Besonders in der Anfangsphase der Entwicklung des I.D. R Pikes Peak haben die Ingenieure und Entwickler von Volkswagen deshalb stark auf Simulationen im Computer gesetzt. Strukturell stark belastete Komponenten wie Fahrwerk, Monocoque, hinterer Hilfsrahmen und Heckflügel, durch Simulationsprogramme berechnet. Das Ziel des sogenannten Computer-Aided Engineering (CAE) war stets dasselbe: Ein Bauteil sollte so leicht wie möglich sein, dabei aber die im Rennen auftretenden Belastungen problemlos bewältigen. Entsprechende Simulationen wurden mit der sogenannten Finite-Elemente-Methode (FEM) durchgeführt, bei der die äußerst komplexe Struktur der Komponenten des Rennfahrzeugs im Computer in eine Vielzahl kleiner Bestandteile mit berechenbarem Verhalten – die finiten Elemente – aufgeteilt wird.

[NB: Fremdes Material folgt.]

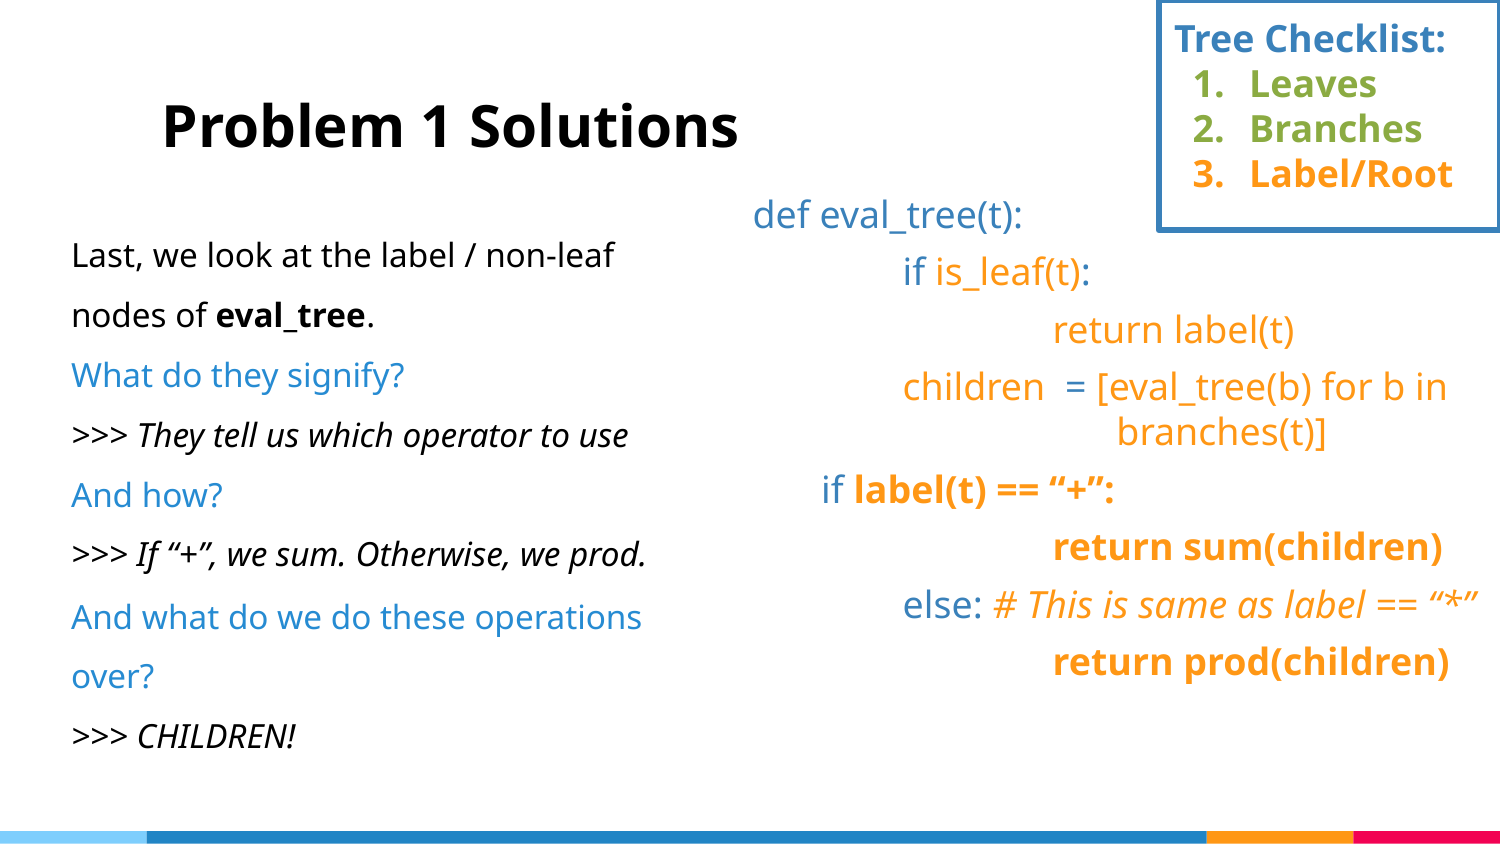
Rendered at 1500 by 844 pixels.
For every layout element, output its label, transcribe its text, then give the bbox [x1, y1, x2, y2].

text_box Last, we look at the label / non-leaf nodes of eval_tree. What do they signify? >>> They tell us which operator to use And how? >>> If “+”, we sum. Otherwise, we prod. [55, 199, 710, 560]
text_box And what do we do these operations over? >>> CHILDREN! [55, 560, 710, 714]
title Problem 1 Solutions [146, 33, 1159, 175]
text_box def eval_tree(t): if is_leaf(t): return label(t) children = [eval_tree(b) for b in branches(t)] if label(t) == “+”: return sum(children) else: # This is same as label == “*” return prod(children) [737, 175, 1500, 733]
text_box Tree Checklist: Leaves Branches Label/Root [1159, 0, 1500, 231]
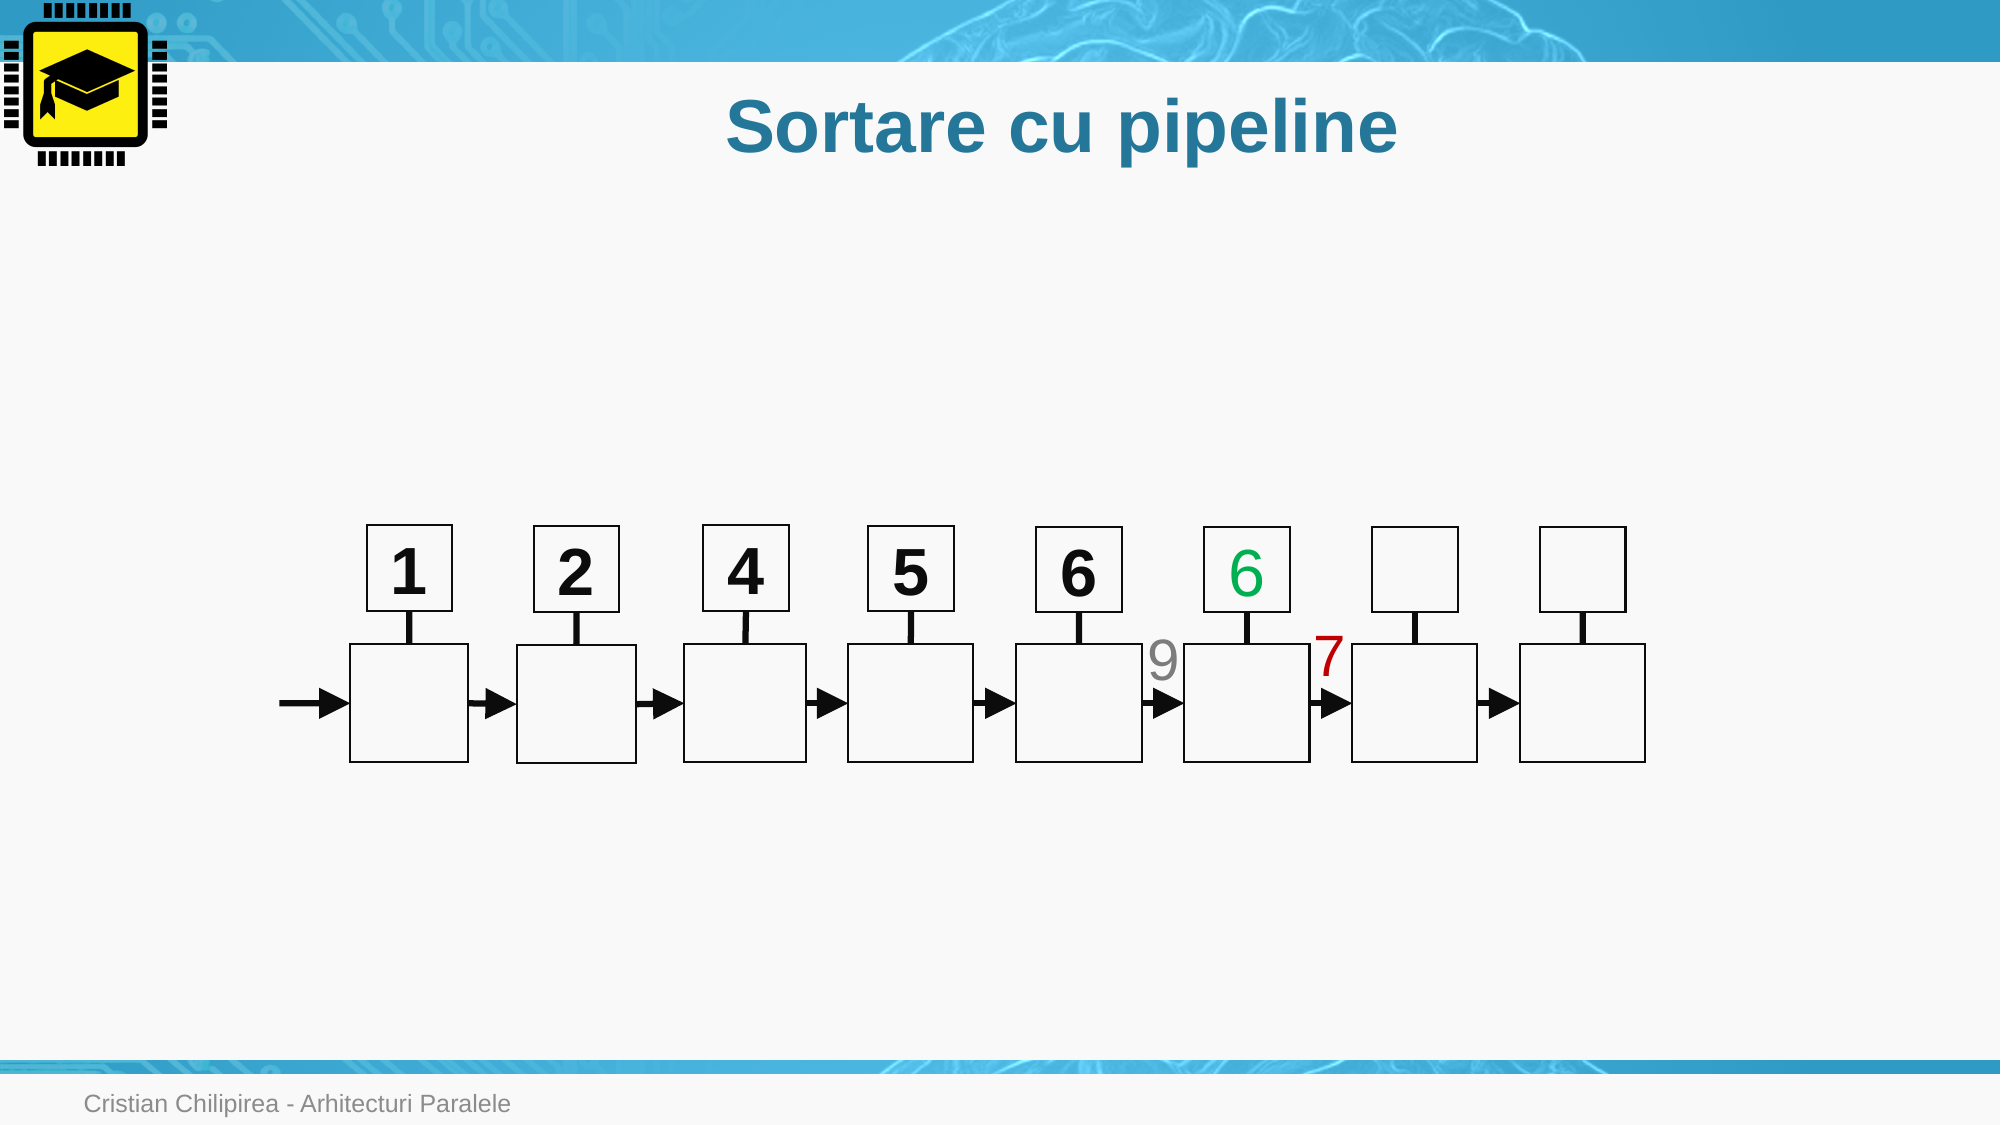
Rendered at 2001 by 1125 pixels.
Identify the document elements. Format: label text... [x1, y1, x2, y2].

Bei der Entwicklung der Aerodynamik des I.D. R Pikes Peak kam eine weitere rechnerbasierte Technologie zum Einsatz, die sogenannte Computational Fluid Dynamics (CFD, ein Teil des Computer-Aided Engineering), zu Deutsch numerische Strömungsmechanik. Dabei berechnete das Computerprogramm, wie sich selbst kleinste Veränderungen an der Karosserie und den Spoilern auf den Widerstandsbeiwert, den Abtrieb oder auch die Anströmung von Kühlern auswirken.